§ EXERCISE GOAL
Please return each line of the records that contains the word "Which". Case counts.

[Data visualization images]

⁂

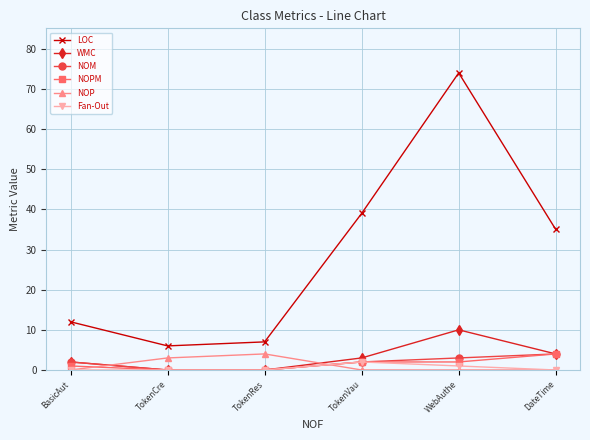

The WMC series shows -4 at TokenRes. True or false?

False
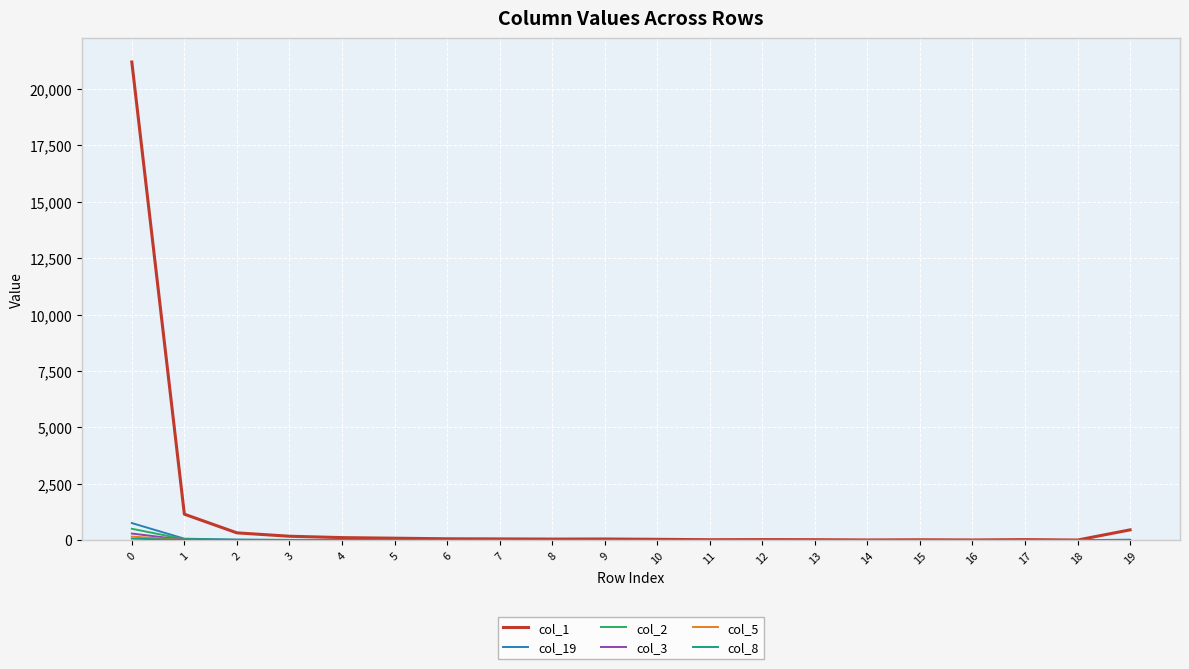

Which series has the largest total across all categories?

col_1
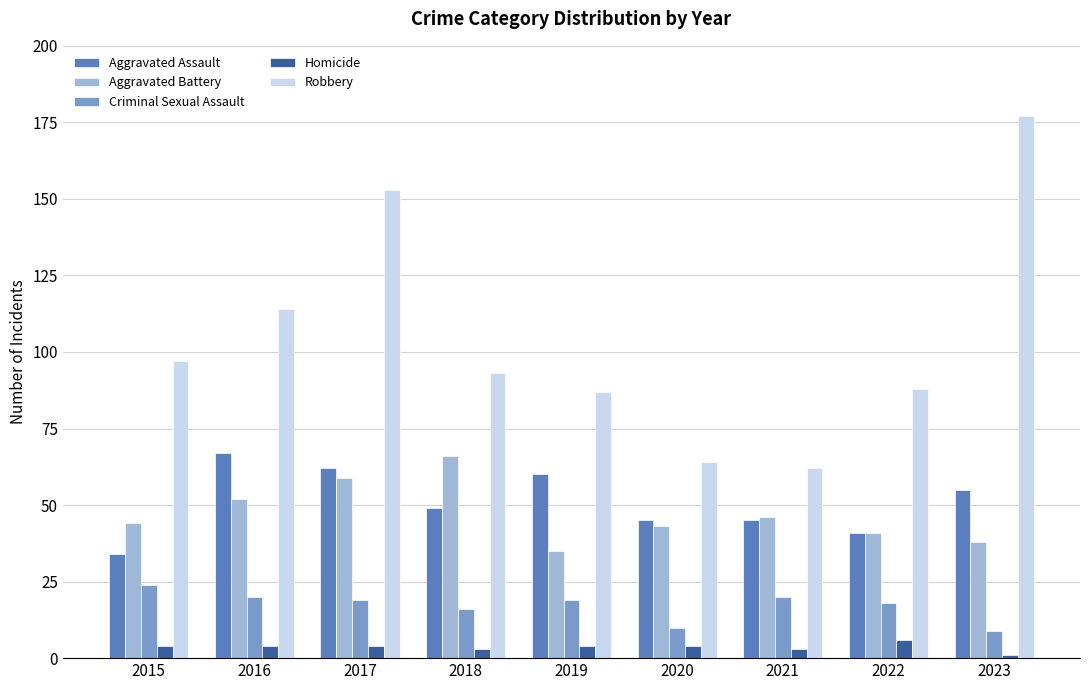

What is the minimum value for Aggravated Assault?

34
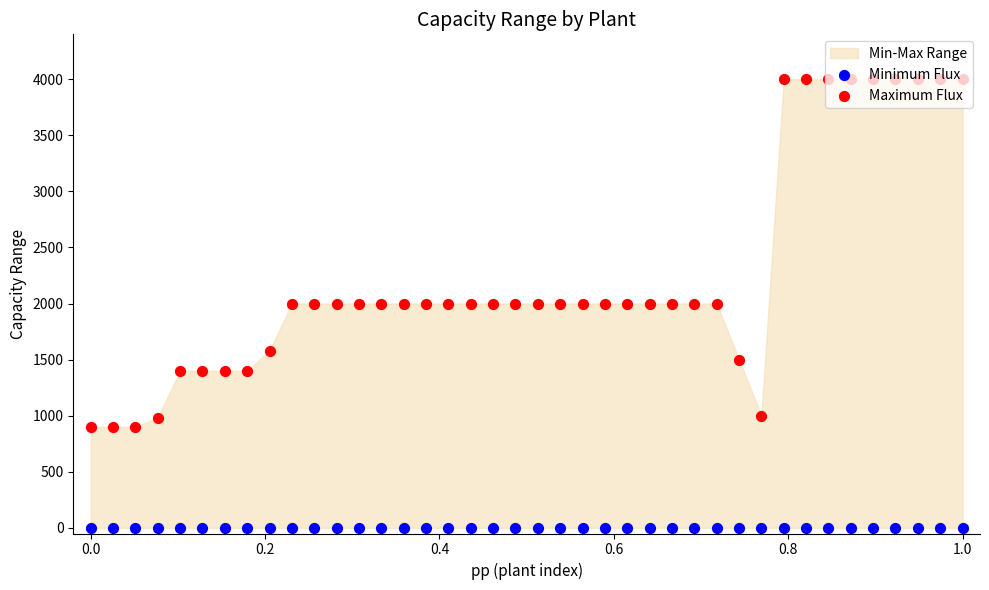

Which series reaches the maximum Y coordinate?

Maximum Flux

⁂

§ YOUR RESPONSE
Which series has the largest total across all categories?
Which series reaches the maximum Y coordinate?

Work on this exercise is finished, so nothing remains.